Saved data entries →
---------------

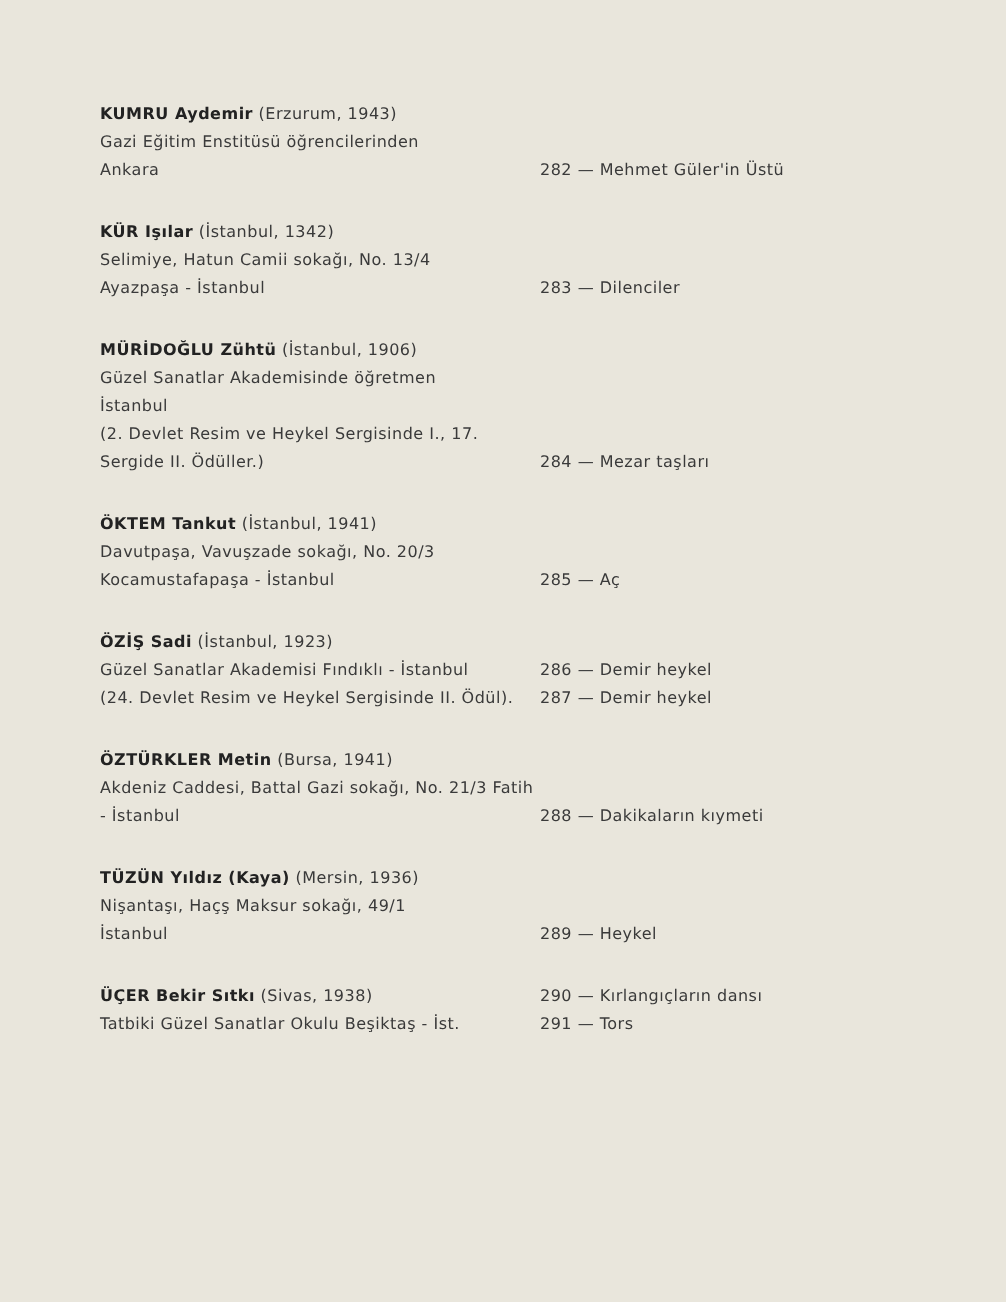KUMRU Aydemir (Erzurum, 1943)
Gazi Eğitim Enstitüsü öğrencilerinden
Ankara
282 — Mehmet Güler'in Üstü
KÜR Işılar (İstanbul, 1342)
Selimiye, Hatun Camii sokağı, No. 13/4
Ayazpaşa - İstanbul
283 — Dilenciler
MÜRİDOĞLU Zühtü (İstanbul, 1906)
Güzel Sanatlar Akademisinde öğretmen
İstanbul
(2. Devlet Resim ve Heykel Sergisinde I., 17. Sergide II. Ödüller.)
284 — Mezar taşları
ÖKTEM Tankut (İstanbul, 1941)
Davutpaşa, Vavuşzade sokağı, No. 20/3
Kocamustafapaşa - İstanbul
285 — Aç
ÖZİŞ Sadi (İstanbul, 1923)
Güzel Sanatlar Akademisi Fındıklı - İstanbul
(24. Devlet Resim ve Heykel Sergisinde II. Ödül).
286 — Demir heykel
287 — Demir heykel
ÖZTÜRKLER Metin (Bursa, 1941)
Akdeniz Caddesi, Battal Gazi sokağı, No. 21/3 Fatih - İstanbul
288 — Dakikaların kıymeti
TÜZÜN Yıldız (Kaya) (Mersin, 1936)
Nişantaşı, Haçş Maksur sokağı, 49/1
İstanbul
289 — Heykel
ÜÇER Bekir Sıtkı (Sivas, 1938)
Tatbiki Güzel Sanatlar Okulu Beşiktaş - İst.
290 — Kırlangıçların dansı
291 — Tors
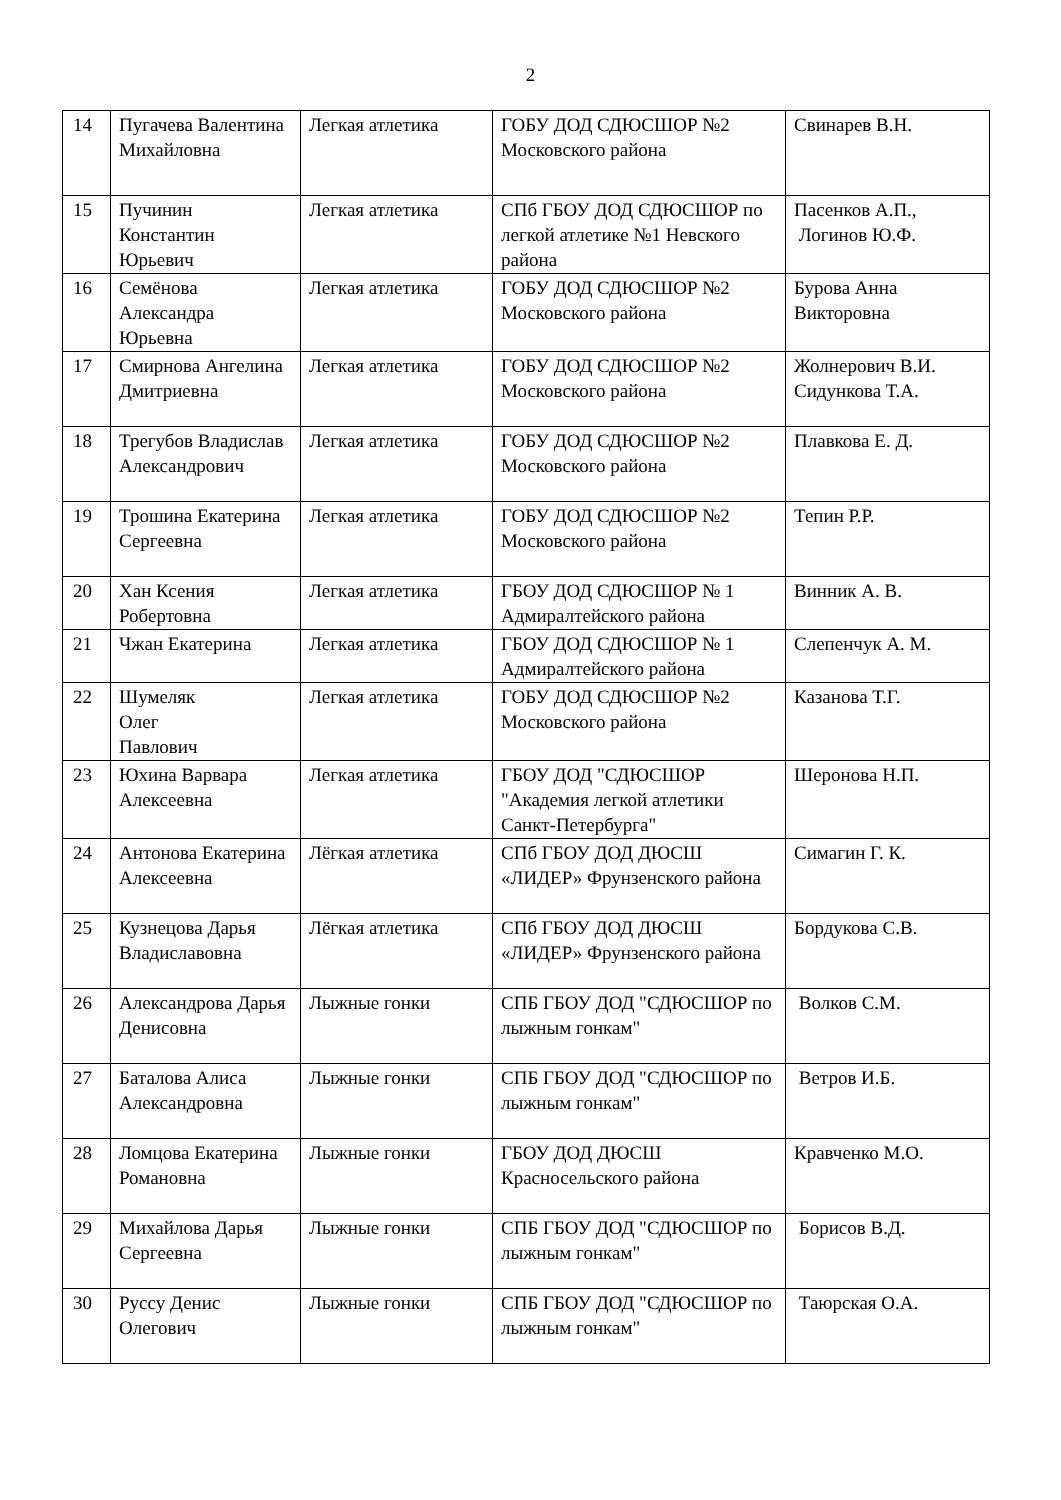2
| 14 | Пугачева Валентина Михайловна | Легкая атлетика | ГОБУ ДОД СДЮСШОР №2 Московского района | Свинарев В.Н. |
| 15 | Пучинин Константин Юрьевич | Легкая атлетика | СПб ГБОУ ДОД СДЮСШОР по легкой атлетике №1 Невского района | Пасенков А.П., Логинов Ю.Ф. |
| 16 | Семёнова Александра Юрьевна | Легкая атлетика | ГОБУ ДОД СДЮСШОР №2 Московского района | Бурова Анна Викторовна |
| 17 | Смирнова Ангелина Дмитриевна | Легкая атлетика | ГОБУ ДОД СДЮСШОР №2 Московского района | Жолнерович В.И. Сидункова Т.А. |
| 18 | Трегубов Владислав Александрович | Легкая атлетика | ГОБУ ДОД СДЮСШОР №2 Московского района | Плавкова Е. Д. |
| 19 | Трошина Екатерина Сергеевна | Легкая атлетика | ГОБУ ДОД СДЮСШОР №2 Московского района | Тепин Р.Р. |
| 20 | Хан Ксения Робертовна | Легкая атлетика | ГБОУ ДОД СДЮСШОР № 1 Адмиралтейского района | Винник А. В. |
| 21 | Чжан Екатерина | Легкая атлетика | ГБОУ ДОД СДЮСШОР № 1 Адмиралтейского района | Слепенчук А. М. |
| 22 | Шумеляк Олег Павлович | Легкая атлетика | ГОБУ ДОД СДЮСШОР №2 Московского района | Казанова Т.Г. |
| 23 | Юхина Варвара Алексеевна | Легкая атлетика | ГБОУ ДОД "СДЮСШОР "Академия легкой атлетики Санкт-Петербурга" | Шеронова Н.П. |
| 24 | Антонова Екатерина Алексеевна | Лёгкая атлетика | СПб ГБОУ ДОД ДЮСШ «ЛИДЕР» Фрунзенского района | Симагин Г. К. |
| 25 | Кузнецова Дарья Владиславовна | Лёгкая атлетика | СПб ГБОУ ДОД ДЮСШ «ЛИДЕР» Фрунзенского района | Бордукова С.В. |
| 26 | Александрова Дарья Денисовна | Лыжные гонки | СПБ ГБОУ ДОД "СДЮСШОР по лыжным гонкам" | Волков С.М. |
| 27 | Баталова Алиса Александровна | Лыжные гонки | СПБ ГБОУ ДОД "СДЮСШОР по лыжным гонкам" | Ветров И.Б. |
| 28 | Ломцова Екатерина Романовна | Лыжные гонки | ГБОУ ДОД ДЮСШ Красносельского района | Кравченко М.О. |
| 29 | Михайлова Дарья Сергеевна | Лыжные гонки | СПБ ГБОУ ДОД "СДЮСШОР по лыжным гонкам" | Борисов В.Д. |
| 30 | Руссу Денис Олегович | Лыжные гонки | СПБ ГБОУ ДОД "СДЮСШОР по лыжным гонкам" | Таюрская О.А. |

---------------

TASK REQUIREMENTS → From the records above, transcribe exactly the run of lines that opens with the line holding "Логинов Ю.Ф. |" and closes with the line holding "Винник А. В. |", both included.

ANSWER →
| 15 | Пучинин Константин Юрьевич | Легкая атлетика | СПб ГБОУ ДОД СДЮСШОР по легкой атлетике №1 Невского района | Пасенков А.П., Логинов Ю.Ф. |
| 16 | Семёнова Александра Юрьевна | Легкая атлетика | ГОБУ ДОД СДЮСШОР №2 Московского района | Бурова Анна Викторовна |
| 17 | Смирнова Ангелина Дмитриевна | Легкая атлетика | ГОБУ ДОД СДЮСШОР №2 Московского района | Жолнерович В.И. Сидункова Т.А. |
| 18 | Трегубов Владислав Александрович | Легкая атлетика | ГОБУ ДОД СДЮСШОР №2 Московского района | Плавкова Е. Д. |
| 19 | Трошина Екатерина Сергеевна | Легкая атлетика | ГОБУ ДОД СДЮСШОР №2 Московского района | Тепин Р.Р. |
| 20 | Хан Ксения Робертовна | Легкая атлетика | ГБОУ ДОД СДЮСШОР № 1 Адмиралтейского района | Винник А. В. |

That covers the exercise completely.